Something shifts in his expression, some wall cracking just a little bit more, and he reaches out slowly, giving me time to pull away if I want to. But I don’t want to. I let him cup my face in his cold, rough hands, and I lean into the touch like I’m starving for it.
“You matter too,” he says quietly. “That’s the problem.”
“Why is it a problem that we matter to each other?”
“Because in a week, you’re leaving. You’re going back to your life, and I’m staying here, and mattering to each other is just going to make that harder.”
He’s right. I know he’s right. But standing here in his arms, with his hands on my face and his eyes searching mine, I can’t bring myself to care about logistics or practicality or the very obvious fact that this can’t possibly work.
“I don’t want to think about that right now,” I whisper. “I don’t want to think about leaving or what happens after. I just want to be grateful that you’re alive and that you’re here and that we’re both okay.”
For a moment, I think he’s going to kiss me. I can see the want in his eyes, can feel the tension in his hands where they’re still cupping my face, can sense the thread pulling tight between us.

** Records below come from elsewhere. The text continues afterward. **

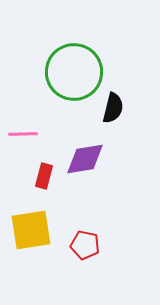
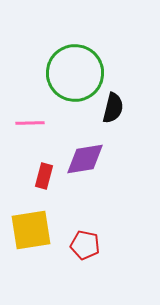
green circle: moved 1 px right, 1 px down
pink line: moved 7 px right, 11 px up
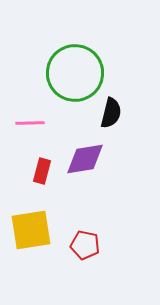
black semicircle: moved 2 px left, 5 px down
red rectangle: moved 2 px left, 5 px up
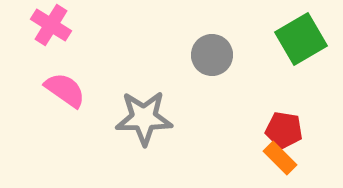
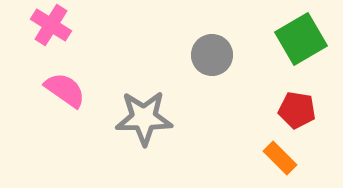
red pentagon: moved 13 px right, 20 px up
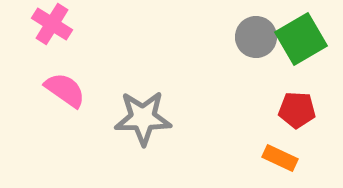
pink cross: moved 1 px right, 1 px up
gray circle: moved 44 px right, 18 px up
red pentagon: rotated 6 degrees counterclockwise
gray star: moved 1 px left
orange rectangle: rotated 20 degrees counterclockwise
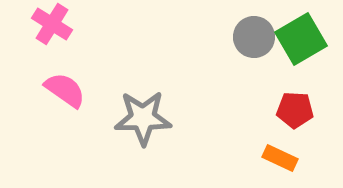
gray circle: moved 2 px left
red pentagon: moved 2 px left
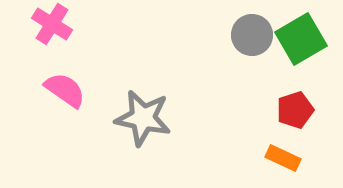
gray circle: moved 2 px left, 2 px up
red pentagon: rotated 21 degrees counterclockwise
gray star: rotated 12 degrees clockwise
orange rectangle: moved 3 px right
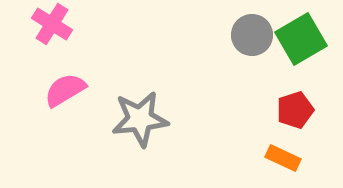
pink semicircle: rotated 66 degrees counterclockwise
gray star: moved 3 px left, 1 px down; rotated 18 degrees counterclockwise
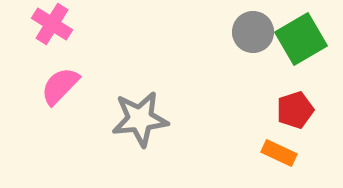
gray circle: moved 1 px right, 3 px up
pink semicircle: moved 5 px left, 4 px up; rotated 15 degrees counterclockwise
orange rectangle: moved 4 px left, 5 px up
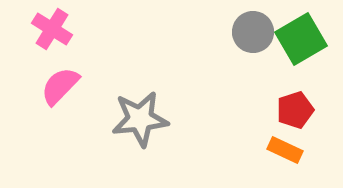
pink cross: moved 5 px down
orange rectangle: moved 6 px right, 3 px up
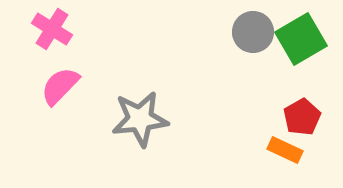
red pentagon: moved 7 px right, 7 px down; rotated 12 degrees counterclockwise
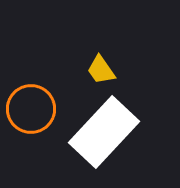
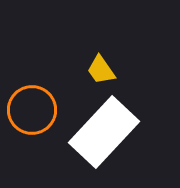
orange circle: moved 1 px right, 1 px down
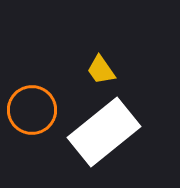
white rectangle: rotated 8 degrees clockwise
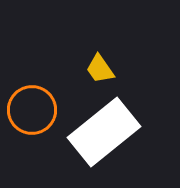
yellow trapezoid: moved 1 px left, 1 px up
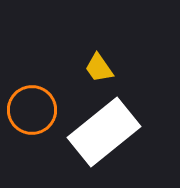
yellow trapezoid: moved 1 px left, 1 px up
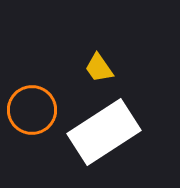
white rectangle: rotated 6 degrees clockwise
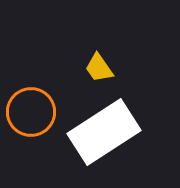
orange circle: moved 1 px left, 2 px down
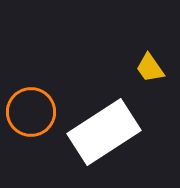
yellow trapezoid: moved 51 px right
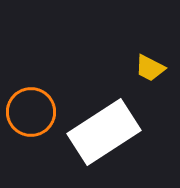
yellow trapezoid: rotated 28 degrees counterclockwise
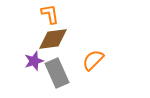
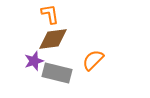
gray rectangle: rotated 52 degrees counterclockwise
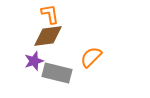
brown diamond: moved 5 px left, 3 px up
orange semicircle: moved 2 px left, 3 px up
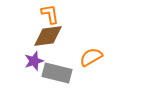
orange semicircle: rotated 15 degrees clockwise
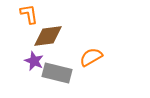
orange L-shape: moved 21 px left
purple star: rotated 30 degrees counterclockwise
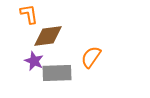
orange semicircle: rotated 25 degrees counterclockwise
gray rectangle: rotated 16 degrees counterclockwise
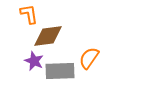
orange semicircle: moved 2 px left, 1 px down
gray rectangle: moved 3 px right, 2 px up
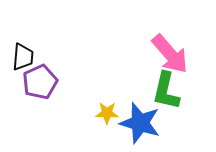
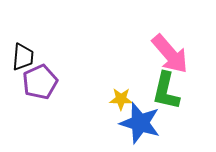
yellow star: moved 14 px right, 14 px up
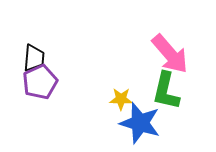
black trapezoid: moved 11 px right, 1 px down
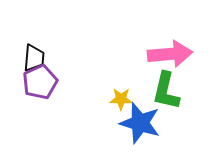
pink arrow: rotated 54 degrees counterclockwise
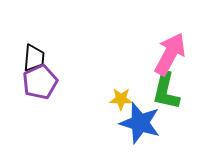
pink arrow: rotated 57 degrees counterclockwise
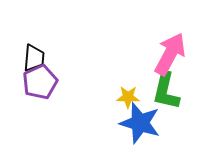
yellow star: moved 7 px right, 2 px up
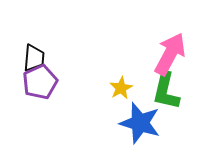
yellow star: moved 7 px left, 9 px up; rotated 30 degrees counterclockwise
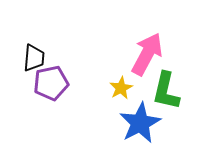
pink arrow: moved 23 px left
purple pentagon: moved 11 px right, 1 px down; rotated 12 degrees clockwise
blue star: rotated 27 degrees clockwise
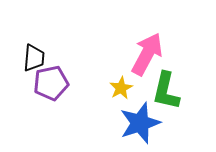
blue star: rotated 9 degrees clockwise
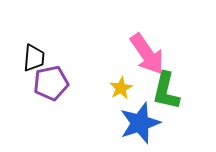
pink arrow: rotated 117 degrees clockwise
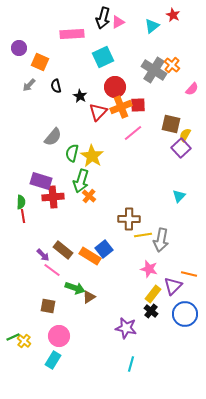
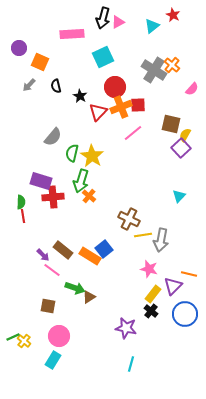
brown cross at (129, 219): rotated 25 degrees clockwise
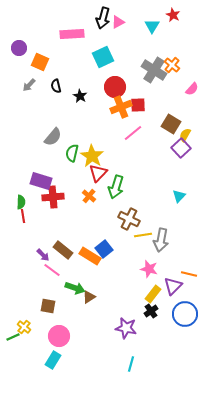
cyan triangle at (152, 26): rotated 21 degrees counterclockwise
red triangle at (98, 112): moved 61 px down
brown square at (171, 124): rotated 18 degrees clockwise
green arrow at (81, 181): moved 35 px right, 6 px down
black cross at (151, 311): rotated 16 degrees clockwise
yellow cross at (24, 341): moved 14 px up
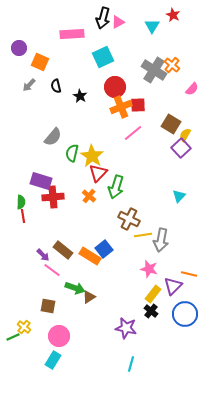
black cross at (151, 311): rotated 16 degrees counterclockwise
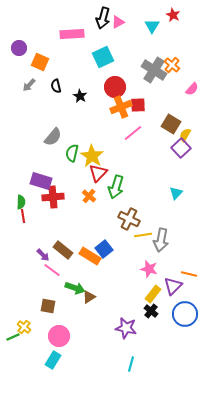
cyan triangle at (179, 196): moved 3 px left, 3 px up
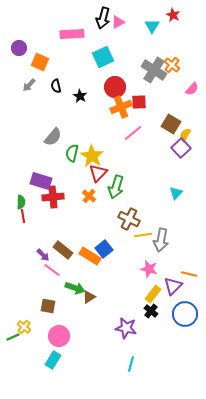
red square at (138, 105): moved 1 px right, 3 px up
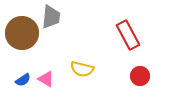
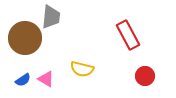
brown circle: moved 3 px right, 5 px down
red circle: moved 5 px right
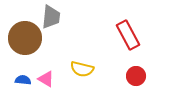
red circle: moved 9 px left
blue semicircle: rotated 140 degrees counterclockwise
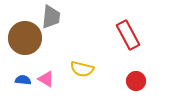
red circle: moved 5 px down
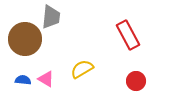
brown circle: moved 1 px down
yellow semicircle: rotated 135 degrees clockwise
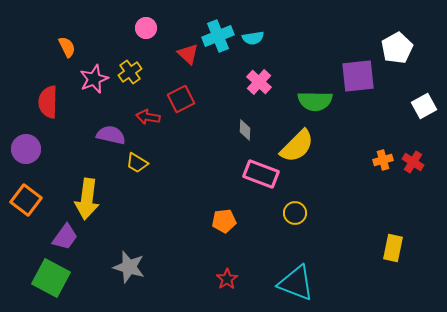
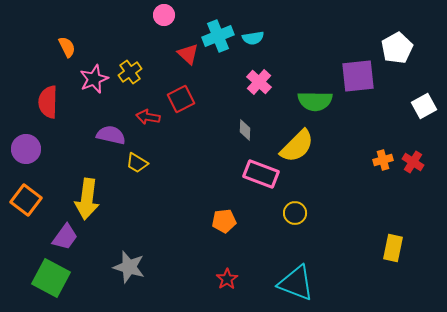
pink circle: moved 18 px right, 13 px up
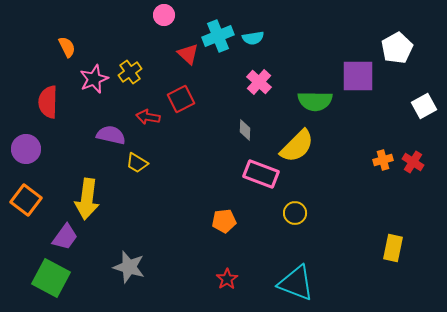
purple square: rotated 6 degrees clockwise
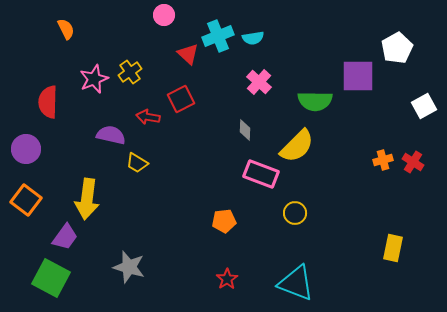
orange semicircle: moved 1 px left, 18 px up
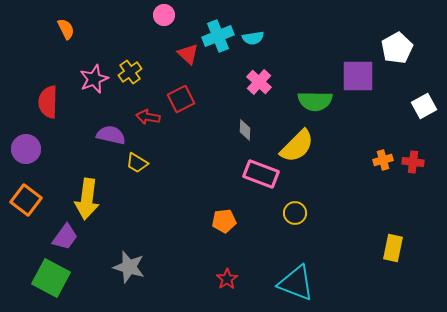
red cross: rotated 25 degrees counterclockwise
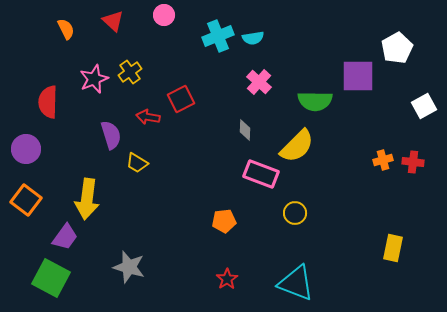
red triangle: moved 75 px left, 33 px up
purple semicircle: rotated 60 degrees clockwise
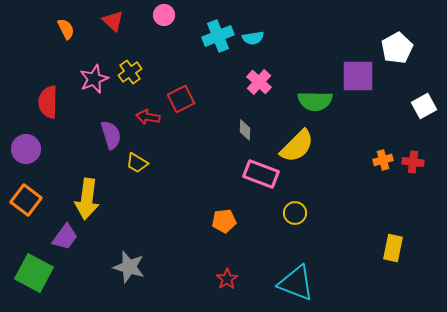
green square: moved 17 px left, 5 px up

But then he pulls back, letting his hands drop, and the loss of contact feels like a physical ache.
“I need to process the deer,” he says, his voice carefully neutral. “Get it dressed and hung before the meat spoils. Will you help?”
It’s a deflection, a retreat back to practicality, but I understand it. We’re both standing on the edge of something we’re not ready to jump into, and pulling back is the safe choice.
The smart choice.
Even if it doesn’t feel that way.
“Yeah,” I say. “I’ll help.”
He nods, already turning away, putting distance between us again, and I follow him outside into the cold to help process the deer that he nearly died to bring back.
And I try not to think about the fact that I meant every word I said.
That I need him alive.
That somewhere in the last week, he’s become essential to me in a way that has nothing to do with survival and everything to do with the way my heart feels too big for my chest whenever he looks at me.
Try not to think about the fact that I’m falling for him.
And that when the blizzard ends and the rescue comes, leaving him is going to break something inside me that I’m not sure will ever heal.